**What to produce:** Only the lines from the one containing "k dobre oblečeného" to the end of the entries should be written out, each exactly as it stands, both ends included.

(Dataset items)
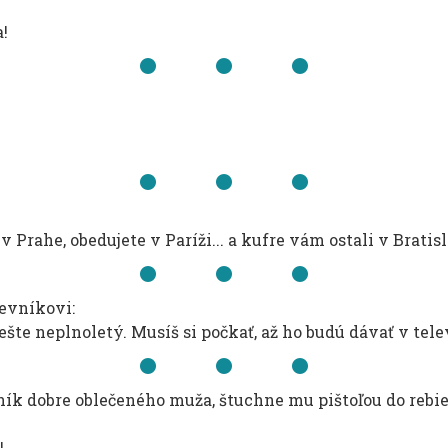
!
 v Prahe, obedujete v Paríži... a kufre vám ostali v Bratis
evníkovi:
ešte neplnoletý. Musíš si počkať, až ho budú dávať v telev
k dobre oblečeného muža, štuchne mu pištoľou do rebie
!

**Result below:**
k dobre oblečeného muža, štuchne mu pištoľou do rebie
!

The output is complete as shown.